You spend hours preparing for an upcoming workshop, studying the subject matter, collecting and analysing artefacts, only for people to zone-out when they turn up. But what if you could effectively engage the whole room, ensure every attendee’s voice is heard, and spark the creativity and perspective-taking needed to arrive at the objective of the workshop? While there are many important skills to facilitating a workshop that might come into play, we’ve found that bringing games into the workplace can effectively achieve all of these things in a process known as gamification.

So what is it? Applying game mechanics to a traditionally non-game context to engage an audience or solve a problem. This process creates the same environment we find appealing in games of all kinds: challenge, connection, competition, and feedback.

Why does it work? Games are engaging because they create what is known as intrinsic motivation. This form of motivation generates long-lasting engagement that effectively drives learning and behaviour. Intrinsic motivation relies on meeting three key needs:

  1. Autonomy - being able to make our own choices, to feel in control.

  2. Competence - creating the right amount of challenge (but remember, if a game’s too easy, or too hard, it won’t be able to meet this need).

  3. Relatedness - to foster connection and support with others.

These three needs can all be met via the mechanics of a game, when introduced into a traditionally non-game context, like your next workshop!

So what are these "game mechanics" that we need to incorporate into our “gamified” workshop?

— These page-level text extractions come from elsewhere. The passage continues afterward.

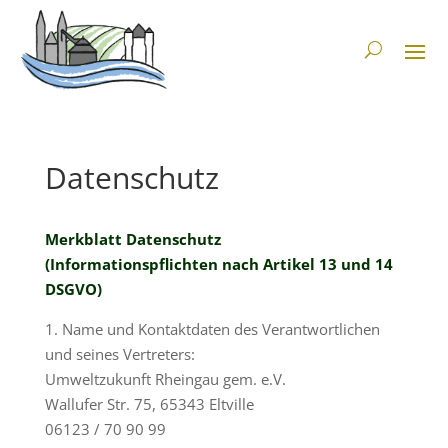
Datenschutz
Merkblatt Datenschutz
(Informationspflichten nach Artikel 13 und 14
DSGVO)
1. Name und Kontaktdaten des Verantwortlichen
und seines Vertreters:
Umweltzukunft Rheingau gem. e.V.
Wallufer Str. 75, 65343 Eltville
06123 / 70 90 99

  1. Goals - every game needs them, so that the players understand exactly why they’re playing and what they’re working towards;

  2. Rules - to define the boundaries and restrictions of how you play;

  3. Challenge - from the interaction between goals and rules we create conflict, and this is where we can play around with different goals and rules to create the perfect mix of challenge; and

  4. Feedback - immediate feedback on the consequences of your actions makes the experience feel tactile and drives much stronger reinforcement and engagement.

Because games can also help remove a lot of the jargon and formality of a typical meeting, problems can be stripped back to their core, with solutions offered up more readily by more participants.

Leveraging the amount of human capital in that workshop room is a missed-opportunity for most projects, but when it is taken advantage of, remarkable solutions can be achieved.